SURYA.CO.ID, SIDOARJO - Suasana khidmat menyelimuti kompleks Pendopo Delta Wibawa, saat sekitar seribu anak yatim berkumpul untuk memanjatkan doa bersama bagi kemajuan Kabupaten Sidoarjo, Jawa Timur (Jatim).
Kegiatan religius yang digelar di pusat pemerintahan tersebut, merupakan bagian dari rangkaian peringatan Hari Jadi Sidoarjo (Harjasda) ke-167.
Pantauan SURYA.co.id di lokasi, ribuan anak yatim tersebut tampak khusyuk melantunkan doa bersama para tokoh agama dan pejabat di lingkungan Pemkab Sidoarjo.
Berdasarkan data yang dihimpun SURYA.co.id, doa bersama ini dipanjatkan secara khusus untuk memohon kemakmuran, keberkahan, serta harapan agar Kabupaten Sidoarjo menjadi lebih baik di masa depan.
Sejumlah pejabat teras, termasuk Sekretaris Daerah (Sekda) Kabupaten Sidoarjo, Fenny Apridawati, turut larut dalam lantunan doa tersebut.
Pemerintah Kabupaten (Pemkab) Sidoarjo berharap, lantunan doa ini membawa manfaat besar bagi kemaslahatan seluruh warga.
Mengingat usia Kabupaten Sidoarjo yang telah menginjak 167 tahun, momentum ini dianggap sebagai tanda kematangan daerah.
Kepada SURYA.co.id, Fenny Apridawati menyampaikan bahwa di usia yang sudah tidak muda lagi ini, masyarakat Sidoarjo diharapkan bisa semakin kokoh dan kompak dalam mendukung pembangunan daerah.
“Mari kita sepakati bersama untuk membangun Kabupaten Sidoarjo. Dan untuk itu diperlukan sumberdaya manusia yang luar biasa, sehingga jangan sampai ditemukan anak-anak di Sidoarjo yang tidak bersekolah, atau anak yang dalam kondisi sakit tidak bisa mendapatkan pelayanan kesehatan,” kata Fenny.
Lebih lanjut, Fenny mengingatkan masyarakat mengenai kemudahan akses fasilitas publik yang telah disediakan pemerintah daerah. Ia menegaskan, bahwa pelayanan kesehatan kini semakin inklusif bagi warga lokal.
“Karena di Kabupaten Sidoarjo hanya dengan membawa KTP saja sudah bisa mendapatkan layanan kesehatan dengan gratis,” tambahnya.
Momen Harjasda ini, menurut Sekda, bukan sekadar perayaan seremonial sejarah. Ia menekankan pentingnya menjaga nilai-nilai kemanusiaan dan semangat untuk terus berbenah ke arah yang lebih positif.

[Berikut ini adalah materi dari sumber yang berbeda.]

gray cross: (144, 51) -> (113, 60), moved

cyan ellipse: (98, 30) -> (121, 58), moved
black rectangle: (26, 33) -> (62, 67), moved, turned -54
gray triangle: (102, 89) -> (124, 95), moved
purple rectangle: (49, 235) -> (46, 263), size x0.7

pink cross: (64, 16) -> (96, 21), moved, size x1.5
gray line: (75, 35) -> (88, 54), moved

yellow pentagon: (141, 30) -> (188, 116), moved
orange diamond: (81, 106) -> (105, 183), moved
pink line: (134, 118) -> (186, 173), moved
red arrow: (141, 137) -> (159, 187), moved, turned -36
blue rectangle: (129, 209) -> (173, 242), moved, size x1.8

“Perlu bersama-sama untuk hijrah dari baik menjadi lebih baik, lebih baik menjadi sangat baik,” tegas Fenny di hadapan para undangan dan anak yatim.

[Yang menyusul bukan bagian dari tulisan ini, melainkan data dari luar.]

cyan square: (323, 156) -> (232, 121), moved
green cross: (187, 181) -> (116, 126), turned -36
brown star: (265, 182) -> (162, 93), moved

Selain masalah sosial dan pendidikan, SURYA.co.id mencatat pesan kuat Sekda mengenai ketertiban umum. Beliau mengajak seluruh warga untuk memiliki kepedulian sosialm, dengan berani menegur perilaku negatif di lingkungan sekitar.
“Mari ingatkan jika mungkin ditemukan orang yang melakukan tindak perusakan fasilitas umum, membuang sampah tidak pada tempatnya, dan sebagainya. Saya berharap dan memohon masyarakat saling mengingatkan,” lanjutnya.
Terlihat di lokasi, acara tidak hanya diisi dengan doa. Sebagai wujud syukur dan tanggung jawab sosial, dilakukan pula penyerahan secara simbolis bantuan dari berbagai elemen masyarakat kepada anak-anak yatim piatu yang hadir.
Bantuan tersebut ditegaskan bukan sekadar donasi materi, melainkan bentuk kepedulian nyata terhadap masa depan generasi penerus di Kabupaten Sidoarjo.